Lillian Bikset, Arne Lygre går nok en gang dypt inn i menneskelige kjerner (literally: Yet again, Arne Lygre goes deep into human cores), Dagbladet September 9 2016:

"The scenes are concentrates of humanity, and the actors perform them with nuance and nerve. One and the same statement can have many different meanings, dependant on the context in which it is said, and the way it is said. What a facial expression means goes to gradually changing interpretations and reinterpretations. Subtext is included in the body language and in the actors' placement in relation to one another. It is finely tuned, and it causes subtle (and some not so subtle, humorous) adjustments between the words that are said and the meanings that lie between them, between what is done and what could have been done. Each of the five - Tone Mostraum, Andrine Sæther, Glenn André Kaada, Hanne Skille Reitan and Olav Waastad - are only alloted one character name each, but underway, they all act as different persons within different relationships to one another. The action is split in sequences, with turning points when the person who last spoke enters the role of another, and this other person always has some connection to the last to happen or the last to be said. This way, the different role identities are dissolved, across gender and age, and it is made clear how mutually human the experiences are, while everything turns out to be related to everything else. There are always points of convergence, one person's actions and choices always also affect at least one other's. Sometimes, two persons' perceptions of one and the same situation conflict, other times they complement each other to a harmonious shared truth."
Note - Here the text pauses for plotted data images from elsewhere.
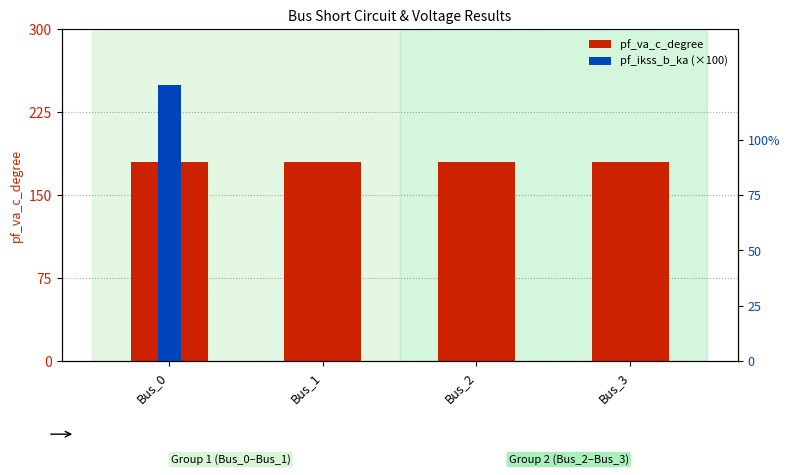

What is the value of the pf_va_c_degree bar at the 4th from the left?

180.0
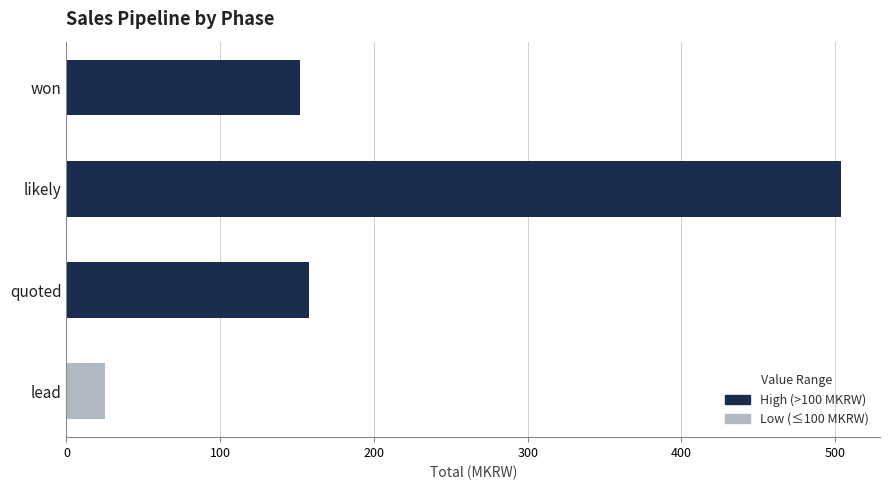

What is the smallest value displayed?

25.0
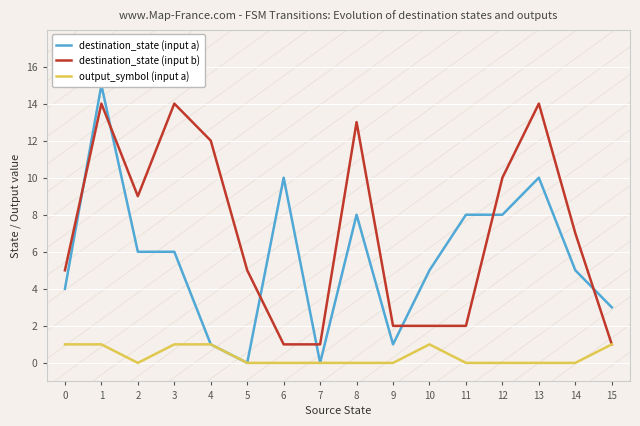

True or false: output_symbol (input a) has more than 1 interior local peaks.

False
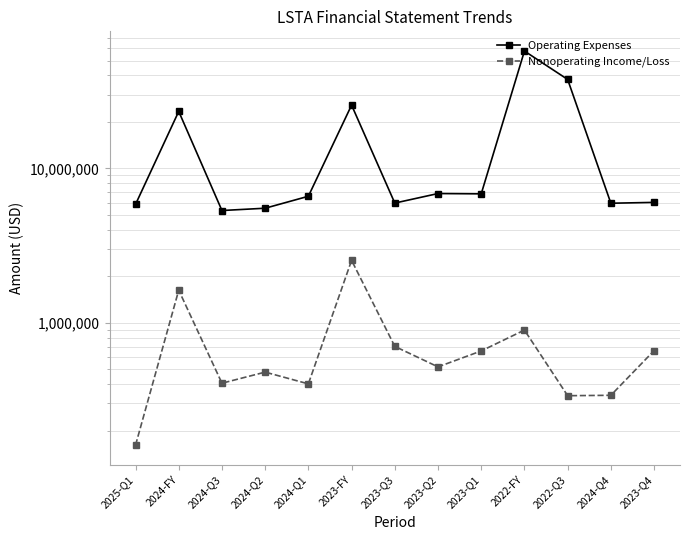

Reading right to left, extract all data points from this chart.

Operating Expenses: 2023-Q4=6025000	2024-Q4=5949000	2022-Q3=37720000	2022-FY=57601000	2023-Q1=6844000	2023-Q2=6875000	2023-Q3=5964000	2023-FY=25708000	2024-Q1=6601000	2024-Q2=5523000	2024-Q3=5336000	2024-FY=23409000	2025-Q1=5847000
Nonoperating Income/Loss: 2023-Q4=660000	2024-Q4=339000	2022-Q3=337000	2022-FY=897000	2023-Q1=657000	2023-Q2=518000	2023-Q3=703000	2023-FY=2538000	2024-Q1=402000	2024-Q2=479000	2024-Q3=406000	2024-FY=1626000	2025-Q1=161000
Therese Bjørneboe, Hold rundt meg! (literally: Hold me!), Klassekampen September 12 2016:

"Arne Lygre has long been regarded as one of our foremost playwrights. Yet, the world premiere of Let You Be feels like a break-through, at least onstage. It is without doubt the best production I have seen of Lygre in Norway. Johannes Holmen Dahl lets nothing get between the text and us. Where many tend to over-direct the plays of Arne Lygre, this production is characterised by attentive listening and precision. But Let You Be may be Lygre's best play."